At Sammons’ institution, “a nursing program was implemented through a grant, in which nurses can go to patients’ houses, collect their labs, and talk to them about any symptoms of therapy that they might be having,” she described. For low-risk patients on CDK4/6 inhibitors and endocrine therapy, “that is a very, very reasonable model that I think we should all continue to pursue.”
Value of Telehealth
Telehealth visits have been beneficial for patients who are stable on their treatment regimen or those who are on long-term oral therapies said Sammons. However, for the majority of patients with mBC, telehealth appointments can be difficult, and there is value in seeing patients face-to-face, especially those who are symptomatic or have a large disease burden, she said.

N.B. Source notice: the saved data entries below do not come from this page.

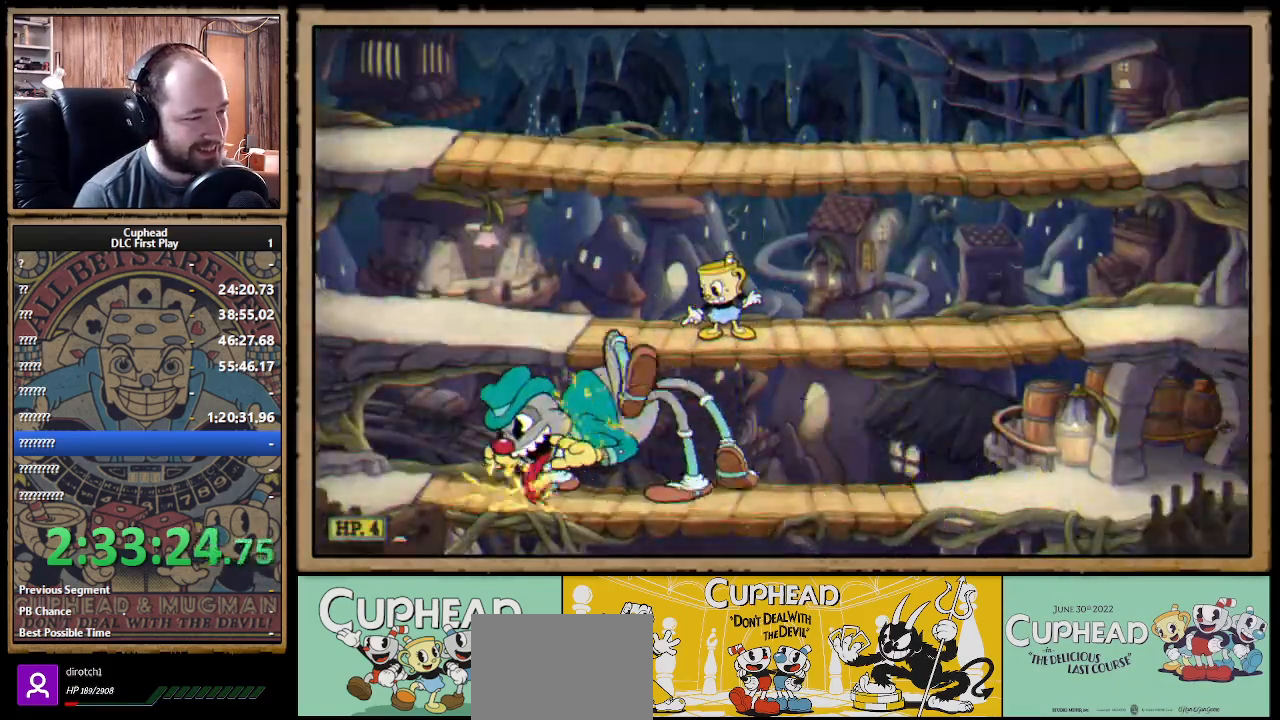
{"buttons": ["X", "R1"], "left_stick": "left", "right_stick": "center", "events": [[317, "left_stick", "left"]]}
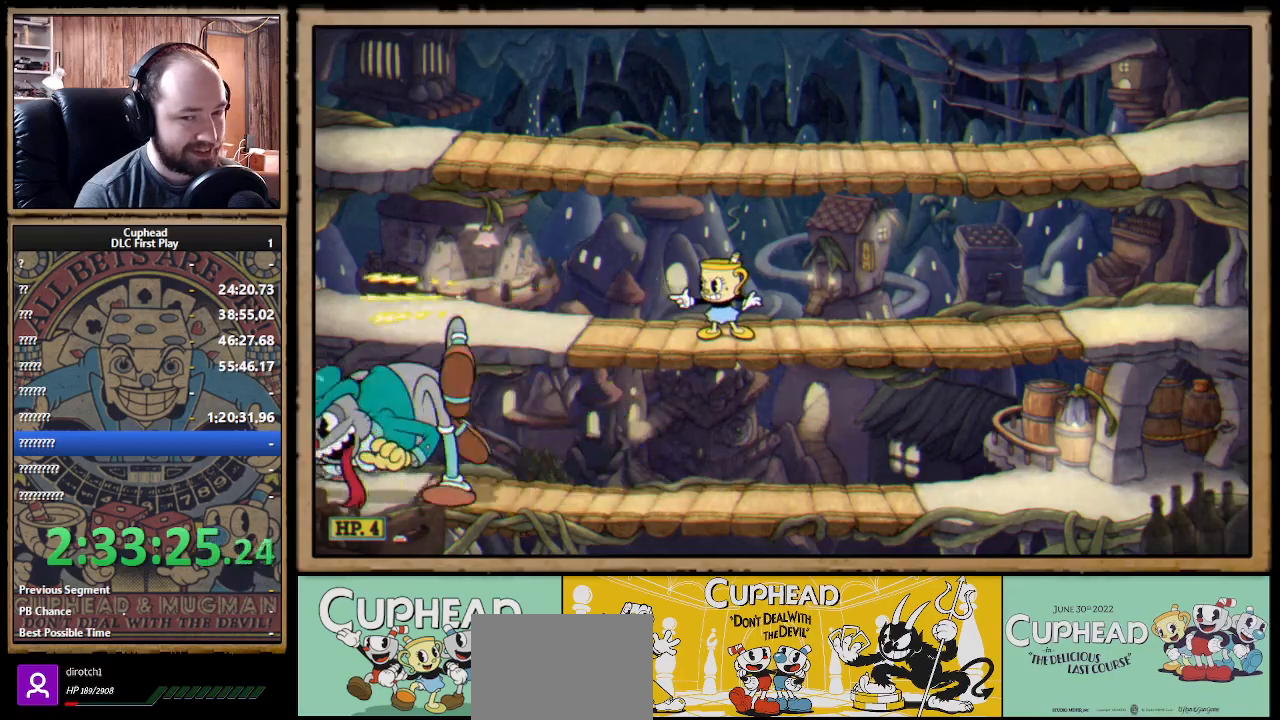
{"buttons": ["X", "R1"], "left_stick": "left", "right_stick": "center", "events": []}
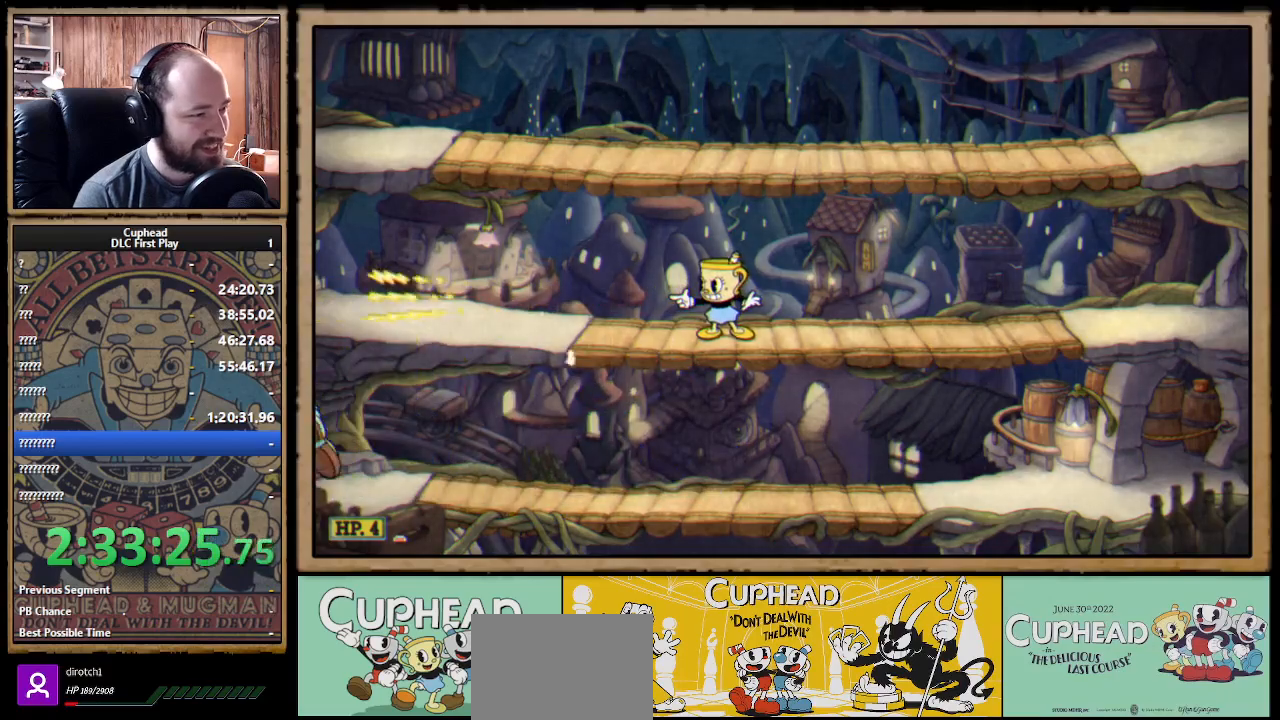
{"buttons": ["X", "R1"], "left_stick": "left", "right_stick": "center", "events": [[283, "left_stick", "center"], [433, "left_stick", "left"]]}
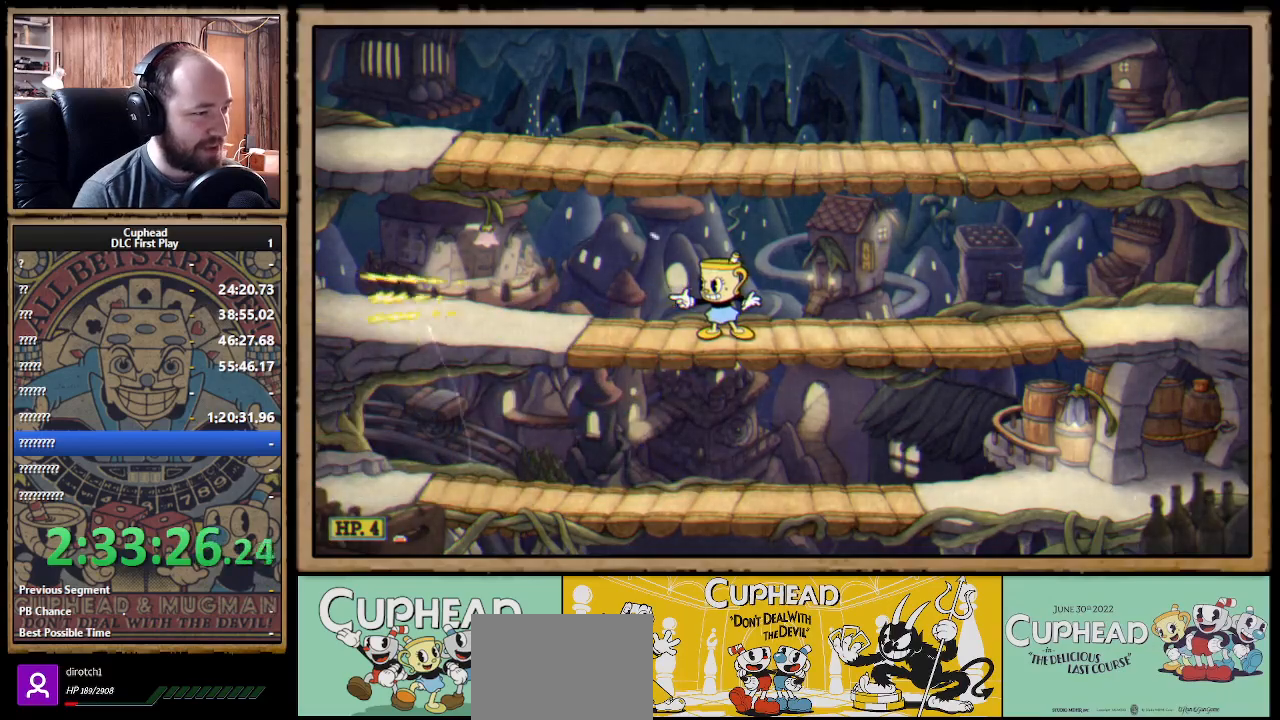
{"buttons": ["X", "R1"], "left_stick": "left", "right_stick": "center", "events": []}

FUTURE DIRECTIONS AND EMERGING TREATMENT OPTIONS
The sequencing of treatments is an important question moving forward, said Sammons. “What’s really unknown is if HER2-targeted TKIs will have any added efficacy” after a patient has already received one, she stated. Beyond TKIs and ADCs, she recommends continuing trastuzumab into further lines of therapy with alternate chemotherapy backbones.
Kalinsky noted that there is particular interest in data from phase 3 trials to see how trastuzumab deruxtecan compares with other agents. He said he also suspects that tucatinib “will continue to move up in terms of the lines of therapy that we use, including in the operable setting.” Other therapies under investigation in mBC, he added, include immunotherapy and chimeric antigen receptor T-cell therapy. He remains “optimistic about what our therapeutic landscape looks like for patients with HER2-positive mBC, not only in preventing metastasis but in treating patients who develop metastasis, and in those who have CNS disease.”
Said Sammons, “It’s unclear whether doing a screening MRI and identifying an asymptomatic brain metastasis early would impact outcomes.” She hopes that this question will be answered in the near future.
Kalinsky noted that given the availability of agents that are active in the CNS and prolong survival, “that paradigm could shift over time.”
“As more of these innovations come out, patients may be living longer, but it’s also going to increase the cost to payers,” Shah concluded. Manufacturers can “help these payers offset the costs of these innovations with…outcome-based contracting and value-based contracting to share the risk: both sides, manufacturer and payer.”